How many integer pairs satisfy the ellipse $x^2+ay^2=r?$

Solution 1:

This isn't an answer so much as it is "moving the question." Let $\phi_a(n)$ be the number of integer solutions to $x^2+ay^2=n$.

Claim

$$\sum_{n=0}^\infty{\phi_a(n)}q^n = \theta_3(q)\theta_3(q^a)$$ This fact is cool but doesn't really get us much closer to knowing what $\phi_a(n)$ is... To prove this claim we will need to

1) Know the definitions of these theta functions. We will use

$$\theta_3(q) = \sum_{k = -\infty}^\infty{q^{k^2}}$$

2) Acknowledge that an absolutely convergent series will give the same result regardless of how it is traversed. For this proof we will traverse an infinite sum elliptically (How appropriate!).

Proof

So we have to write out the product of two double infinite series. This can be imagined as an infinite array. I will index this array with the Guassian integers.

$$ \theta_3(q)\theta_3(q^a) = \sum_{x+yi\in \mathbb{Z}[i]}{q^{x^2+ay^2}} $$ But now we rearrange the sum so that we can "traverse" it. We need to make sure every point in this array is accounted for. We will then start at the center of the array and head outward.

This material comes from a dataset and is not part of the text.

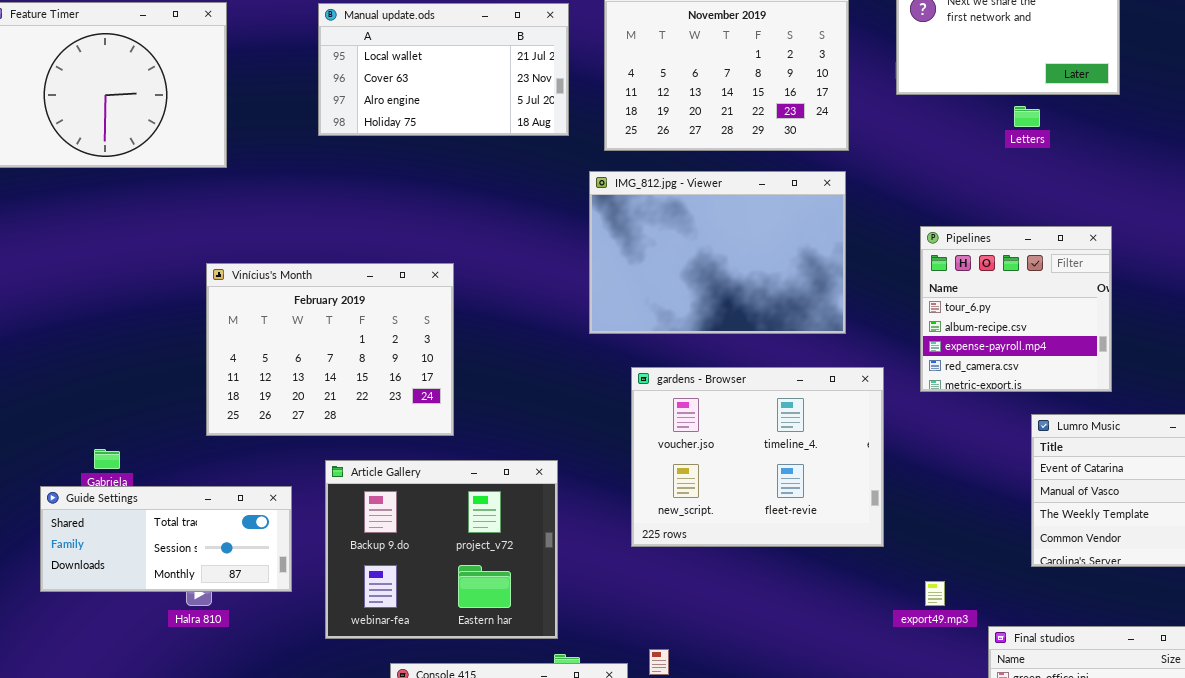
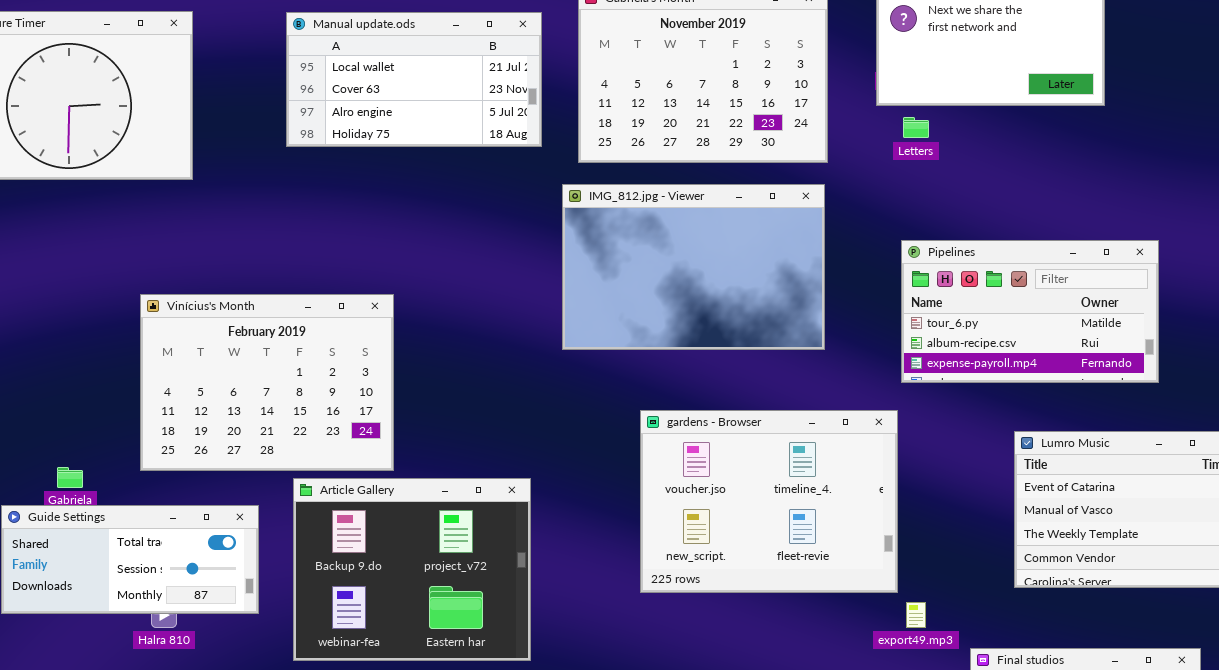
Letters: [1014,106,1040,127] -> [903,117,929,138], moved
Pipelines: [920,226,1112,392] -> [901,240,1159,383], resized
Vinícius's Month: [206,263,454,436] -> [140,294,394,471], moved
gardens - Browser: [631,367,884,547] -> [640,410,898,593], moved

$$\sum_{x+yi\in \mathbb{Z}[i]}{q^{x^2+ay^2}}=\sum_{n=0}^\infty\sum_{x^2+ay^2=n} q^{x^2+ay^2}=\sum_{n=0}^\infty\sum_{x^2+ay^2=n} q^{n}= \sum_{n=0}^\infty \phi_a(n)q^{n}$$

The first equality holds because each Guassian integer lies on some ellipse $x^2+ay^2=r$. The second equality is substitution. The third equality follows from the definition $\phi_a(n)$.

$\square$

Great! So what's $\phi_a(n)$? It seems like it might be tricky without a given $a$.

One more comment. By considering the area inside of the curve $x^2+ay^2=R^2$ we arrive at:

Comment $$ \lim_{R\to\infty} R^{-2} \sum_{n=0}^{R^2} \phi_a(n) = \frac{\sqrt{a}}{a}\pi $$

Generalize To generalize the argument above. I haven't verified the claim below I am just leaving myself bread crumbs to follow up on.

Given $\bar{a}= (a_1 \dots a_m)$ we let $\phi_{\bar{a}}(n)$ denote the total number of integer solutions of $\sum{a_i x_i^2}=n$. Then $\sum\phi_{\bar{a}}(n)q^n=\prod{\theta_3{(q^{a_i})}}$.